Machine tool (1) according to claim 1, wherein the first magnetic elements (16) are embodied as solenoids and wherein the machine tool (1) is adapted for realizing the first type of working movement if the solenoids (16) are activated and generate a magnetic force acting on at least some of the second magnetic elements (17) of the backing pad (3) attached to the eccentric element (11) and a second type of working movement if the solenoids (16) are deactivated and generate no magnetic force.
Machine tool (1) according to any one of the preceding claims, wherein the second magnetic elements (17) are embodied as permanent magnets or pieces of ferromagnetic material.
Machine tool (1) according to any one of the preceding claims, wherein the backing pad (3) attached to the eccentric element (11) is able to freely rotate about its longitudinal centre axis (9) in respect to the eccentric element (11), the longitudinal axis (9) of the backing pad (3) spaced apart from and running essentially parallel to the axis of rotation (6) of the tool shaft (5).

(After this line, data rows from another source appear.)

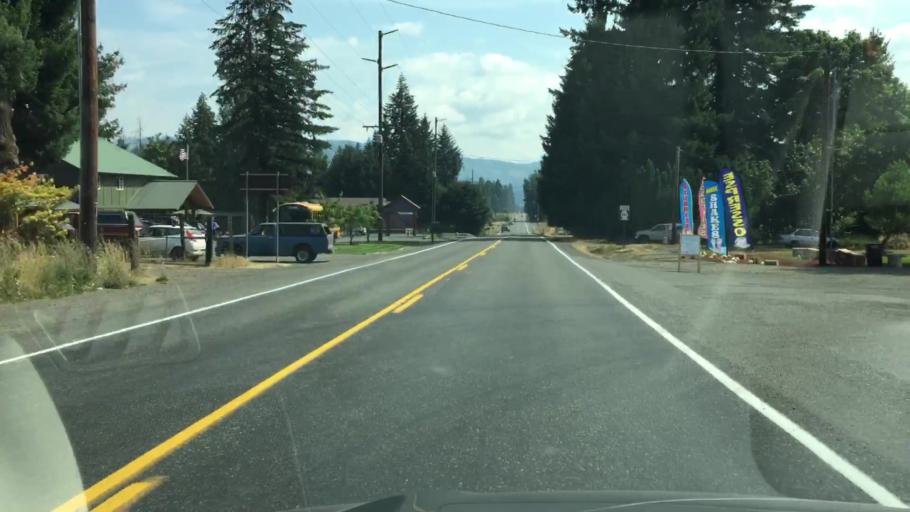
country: US
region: Washington
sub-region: Klickitat County
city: White Salmon
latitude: 45.8494
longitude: -121.5092
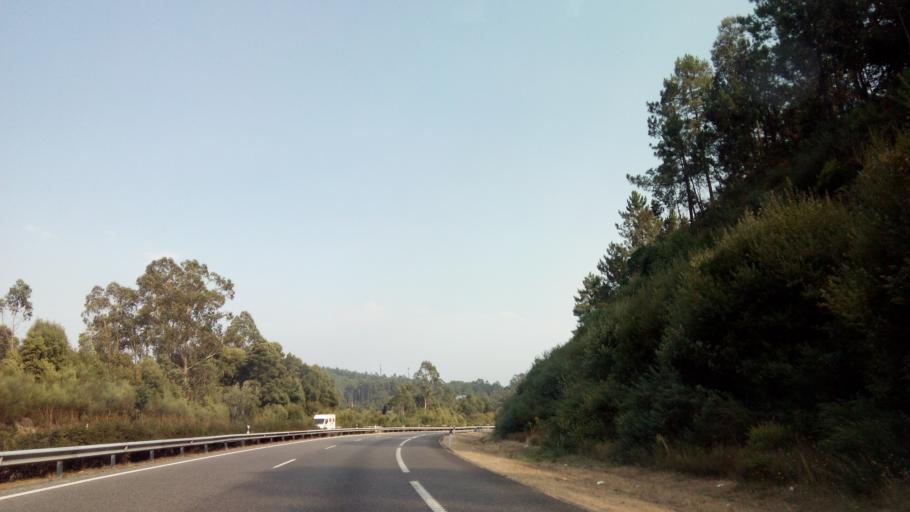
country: ES
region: Galicia
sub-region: Provincia de Pontevedra
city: Ponteareas
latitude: 42.1713
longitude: -8.5450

Machine tool (1) according to claim 6, wherein the backing pad (3) is attached to a rotary element (8) in a torque proof manner in respect to the longitudinal axis (9) and wherein the rotary element (8) is attached to the eccentric element (11) freely rotatable about the longitudinal axis (9).
Machine tool (1) according to claim 7, wherein the torque proof attachment of the backing pad (3) to the rotary element (8) is realized by positive locking in a plane extending essentially perpendicular in respect to the longitudinal axis (9) and wherein the backing pad (3) is releasably fixed to the rotary element (8) in the direction of the longitudinal axis (9) by means of a screw (8a) or by means of magnetic force.

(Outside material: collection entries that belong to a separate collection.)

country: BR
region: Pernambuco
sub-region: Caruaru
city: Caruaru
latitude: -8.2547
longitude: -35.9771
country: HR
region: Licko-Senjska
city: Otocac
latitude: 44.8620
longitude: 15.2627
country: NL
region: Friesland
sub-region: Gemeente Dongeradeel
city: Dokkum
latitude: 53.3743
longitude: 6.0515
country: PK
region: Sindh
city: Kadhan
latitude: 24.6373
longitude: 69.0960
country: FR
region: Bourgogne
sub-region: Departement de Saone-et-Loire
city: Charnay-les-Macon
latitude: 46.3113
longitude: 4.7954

Machine tool (1) according to one of the claims 6 to 8, wherein the second working movement is a random orbital movement.
Machine tool (1) according to any one of the preceding claims, wherein the first working movement is a purely orbital movement, wherein the backing pad (3) is held in a discrete rotational position in respect to the longitudinal axis (9) by means of magnetic force resulting from interaction between at least some of the first and second magnetic elements (16, 17).

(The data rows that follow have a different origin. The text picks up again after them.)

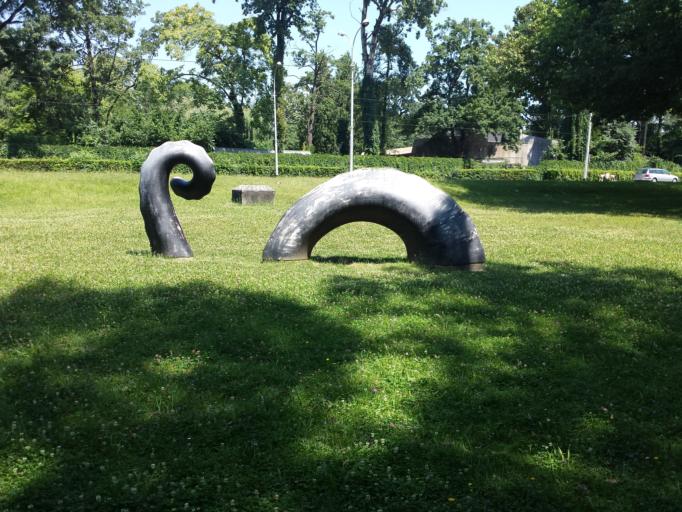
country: HR
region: Grad Zagreb
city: Zagreb
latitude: 45.8203
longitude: 16.0212
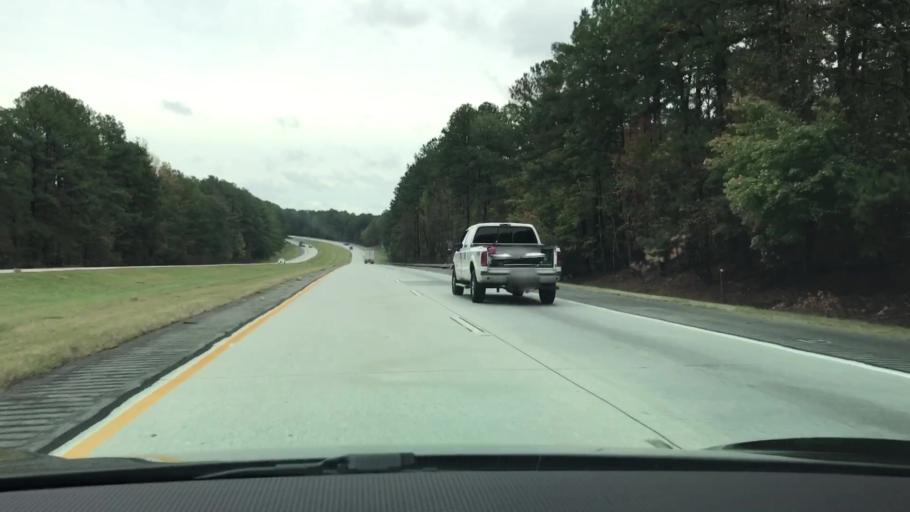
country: US
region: Georgia
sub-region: Taliaferro County
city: Crawfordville
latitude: 33.5007
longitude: -82.8218
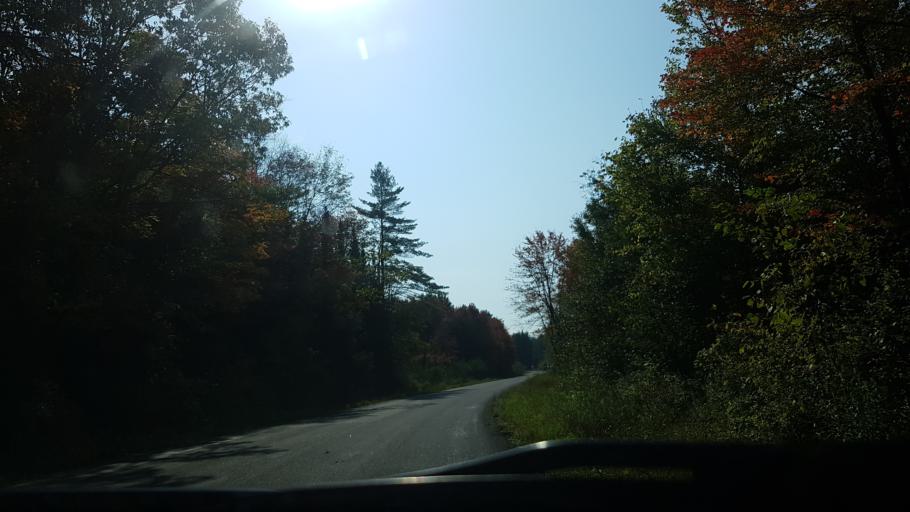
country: CA
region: Ontario
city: Bracebridge
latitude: 44.9707
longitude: -79.2571
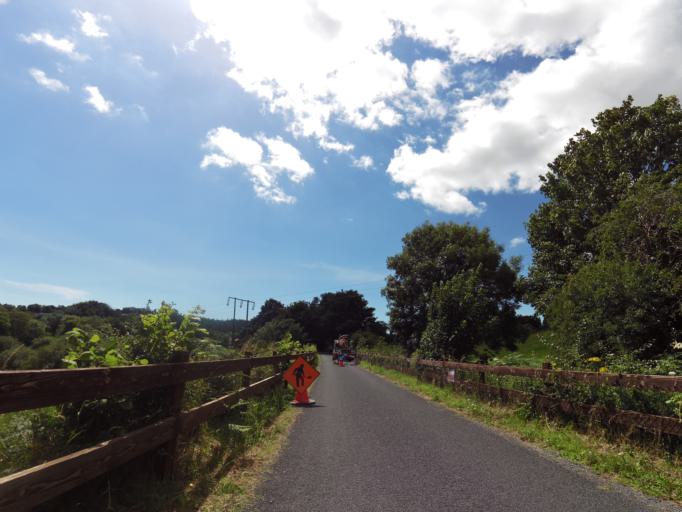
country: IE
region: Leinster
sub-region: Kilkenny
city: Mooncoin
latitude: 52.2441
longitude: -7.2622
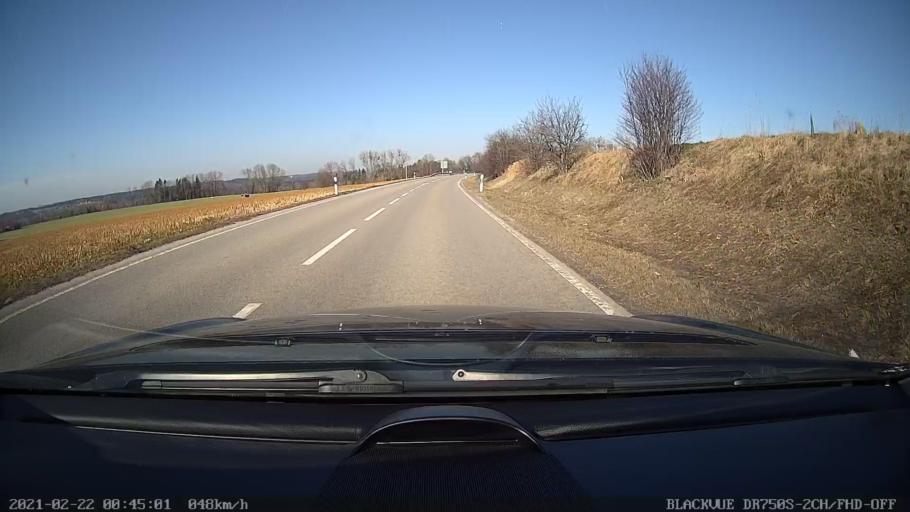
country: DE
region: Bavaria
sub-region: Upper Bavaria
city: Griesstatt
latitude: 47.9900
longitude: 12.1740
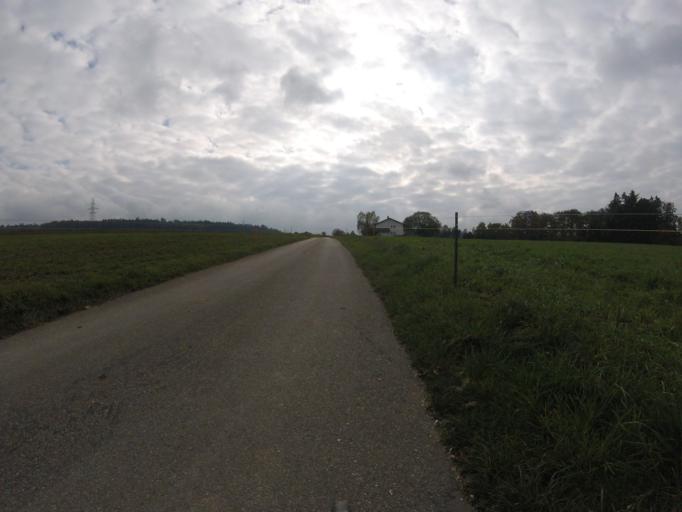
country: CH
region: Fribourg
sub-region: Sense District
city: Flamatt
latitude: 46.9102
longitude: 7.3662
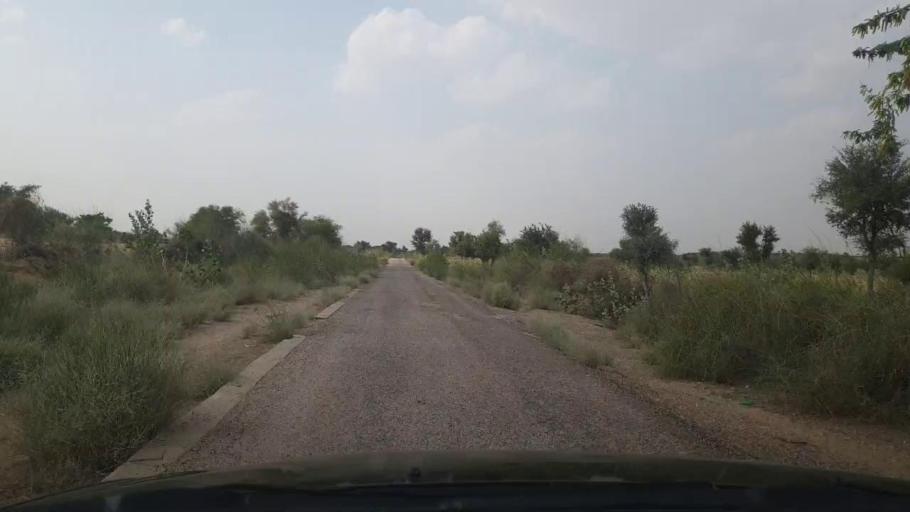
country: PK
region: Sindh
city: Islamkot
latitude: 24.9796
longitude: 70.5834
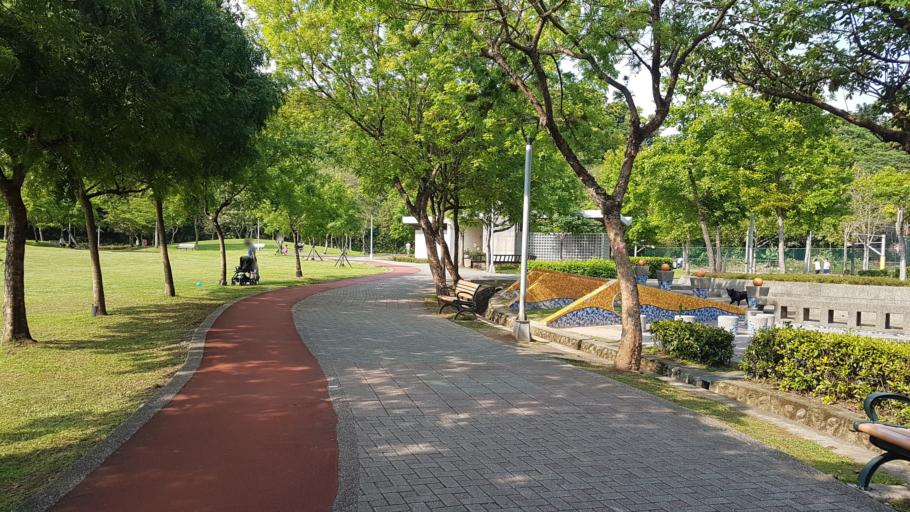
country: TW
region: Taipei
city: Taipei
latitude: 25.0023
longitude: 121.5439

Machine tool (1) according to any one of the preceding claims, wherein the first magnetic elements (16) of the housing (2) are located around the axis of rotation (6) of the tool shaft (5), the first magnetic elements (16) having the same given distance to the axis of rotation (6) and being circumferentially evenly spaced apart from one another.
Machine tool (1) according to one of the preceding claims, wherein the second magnetic elements (17) of the backing pad (3) are located around a longitudinal centre axis (9) of the backing pad (3), the second magnetic elements (17) having the same given distance to the longitudinal axis (9) and being circumferentially evenly spaced apart from one another.
Machine tool (1) according to any one of the preceding claims, wherein the positions of the first magnetic elements (16) and of the second magnetic elements (17) are such that in respective discrete rotational positions of the backing pad (3) at least some of the second magnetic elements (17) face corresponding first magnetic elements (16).
Machine tool (1) according to claim 13, wherein sizes of surfaces of the first and second magnetic elements (16, 17) are designed such that during a purely orbital movement of the backing pad (3) the surfaces of the second magnetic elements (17) are each in continuous coverage with the surfaces of the corresponding first magnetic elements (16).
Machine tool (1) according to claim 14, wherein the surfaces of the first and second magnetic elements (16, 17) have a circular form, and a diameter (2 x R₁₆; 2 x R₁₇) of the surfaces of the first or second magnetic elements (16; 17) is at least the size of a diameter (2 x R₁₇; 2 x R₁₆) of the surfaces of the other second or first magnetic elements (17; 16) plus the size of the orbit (2 x R₂₅), which the backing pad (3) performs during its purely orbital movement.